La ciudad está triste y yo soy más feliz que nunca. Corro por el centro de la carretera, mientras la fina lluvia me empapa hasta los huesos y abre camino para que virus y bacterias me ataquen sin piedad. Comienzo a notar la fiebre, pero no sé si porque comienzo a incubar una enfermedad o porque de verdad estoy on fire. No lo sé y no me importa. Tan sólo quiero correr y gritar como si no existiera un mañana, como si este momento fuese a durar para siempre.

No hay nadie en esta ciudad.

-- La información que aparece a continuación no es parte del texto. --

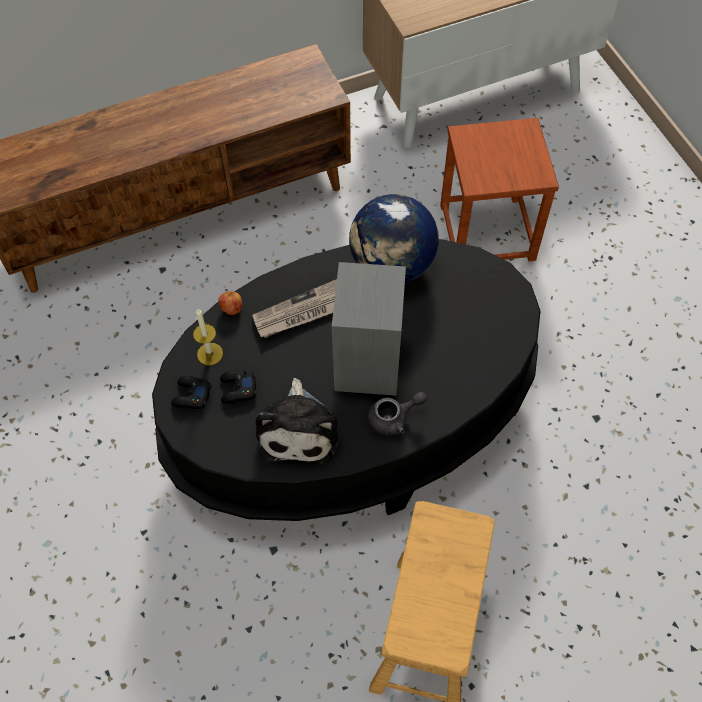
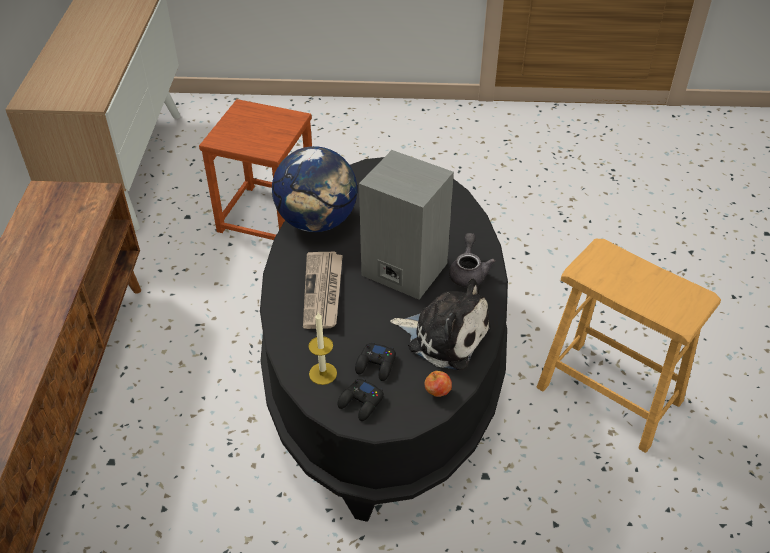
camera: 65 degrees left, 15 degrees down
apple [218,291,242,315] -> apple moved to [425,371,452,397]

Son las cuatro de la noche, y esa larga avenida es mi escenario particular. Corro, grito, bailo a placer: nadie hay que puede llamarme loco, y si me lo llaman qué más da, tal vez lo esté. No lo sé y no me importa. Tan sólo quiero cantar bajo la lluvia mientras avanzo por las calles desiertas, como en un videoclip que no quisiera que acabase nunca.

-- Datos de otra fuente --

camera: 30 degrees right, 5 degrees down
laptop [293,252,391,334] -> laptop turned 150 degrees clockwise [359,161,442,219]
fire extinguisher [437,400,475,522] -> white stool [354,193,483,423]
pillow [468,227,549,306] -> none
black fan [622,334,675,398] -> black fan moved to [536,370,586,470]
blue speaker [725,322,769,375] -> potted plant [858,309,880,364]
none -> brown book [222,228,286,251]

Estoy enfermo y lo sé. Y no hablo de la fiebre, hablo de mi mente. Amo el mundo, amo sus calles, me amo a mí mismo y a todos los seres de la creación. Nadie puede sentir eso por un mundo enfermo como éste, o al menos eso dicen. No lo sé y no me importa. Tan sólo quiero abrazar a la gente que quiero, que no es sino toda, y gritarles que el mundo puede ser un lugar tan maravilloso como cualquiera de esos en los que se encierran, esos que crean con sus imperfectas mentes.

Me siento lleno de energía. Llevo casi treinta minutos corriendo sin parar, y no aparece el cansancio. Dopamina, adrenalina y endorfinas varias son segregadas a chorro por mi cerebro, sin control. Demasiada felicidad para disfrutarla, tan sólo puedo sentir cómo me sobrepasa. Mi corazón late tan deprisa que mi pecho duele y mis piernas tiemblan, así como todo mi cuerpo, aunque eso tal vez sea consecuencia del agua que empapa cada centímetro de mi cuerpo. No lo sé y no me importa. Tan sólo quiero vivir, sentir, entregarme al mundo y que el mundo haga conmigo lo que quiera.

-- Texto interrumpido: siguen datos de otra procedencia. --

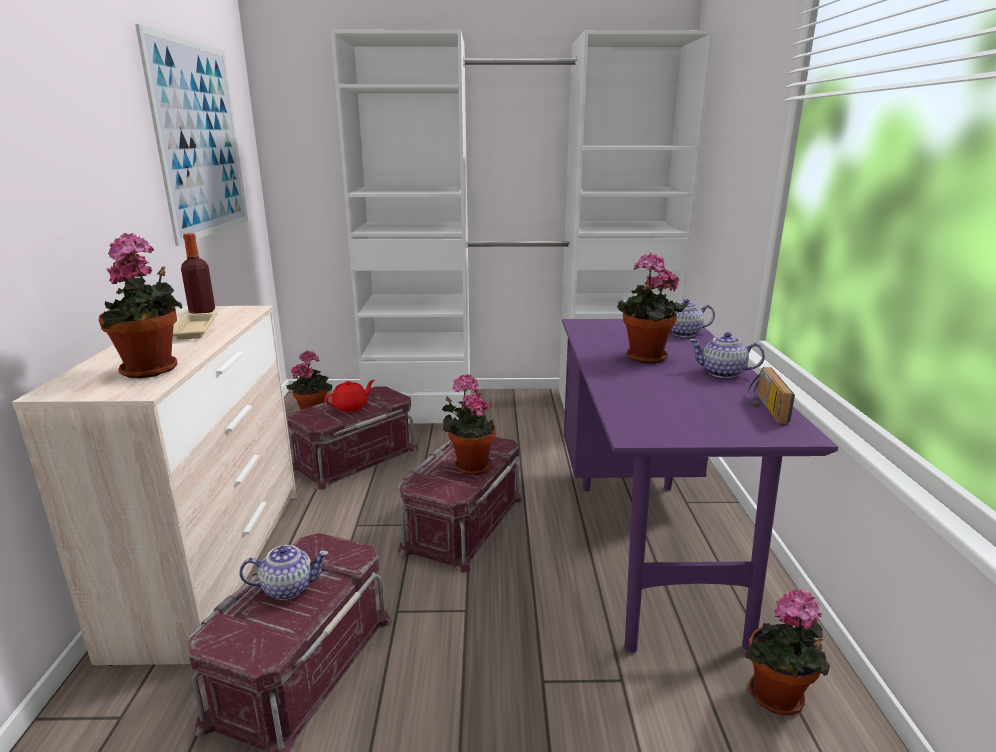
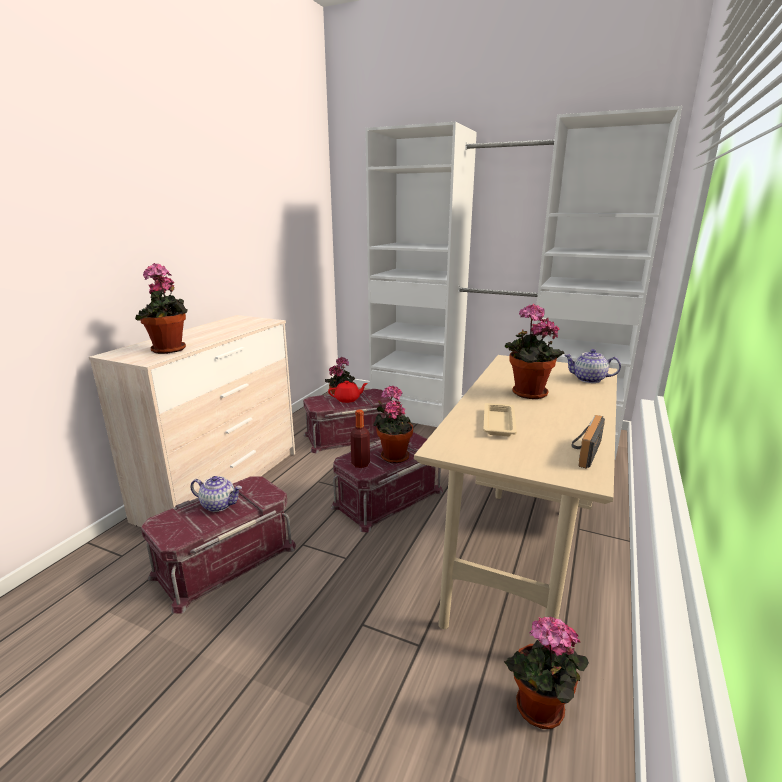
camera: 25 degrees right, 0 degrees up
picture [135,24,248,246] -> none
beige tray [173,312,217,340] -> beige tray moved to [483,403,517,436]
bottle [181,233,215,314] -> bottle moved to [350,410,370,468]
purple desk [562,319,838,653] -> beige desk [414,355,617,629]
teapot [689,332,765,378] -> none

Sé que lo que siento es irreal, un fallo de mi enfermo y sobrecalentado cerebro, al que algunas conexiones ya comienzan a fallar. Sé que tan sólo ha sido un golpe de suerte, que podría haber sido un ataque de ansiedad en lugar de uno de euforia, pero no me importa. Tan sólo quiero exprimir este momento hasta la última gota y beberlo sin respirar. Como si no existiera un mañana, como si este momento fuese a durar para siempre. Como si, de verdad, esta ciudad fuera completamente mía.

1 comentario:

  1. Ojalá más enfermedades así.
    Son tiempos difíciles y cualquier lectura que te aporte algo de energía y ganas de correr -como ésta- bienvenidas sean.

    Agarraré con fuerza tus palabras.
    Un placer haber encontrado este sitio.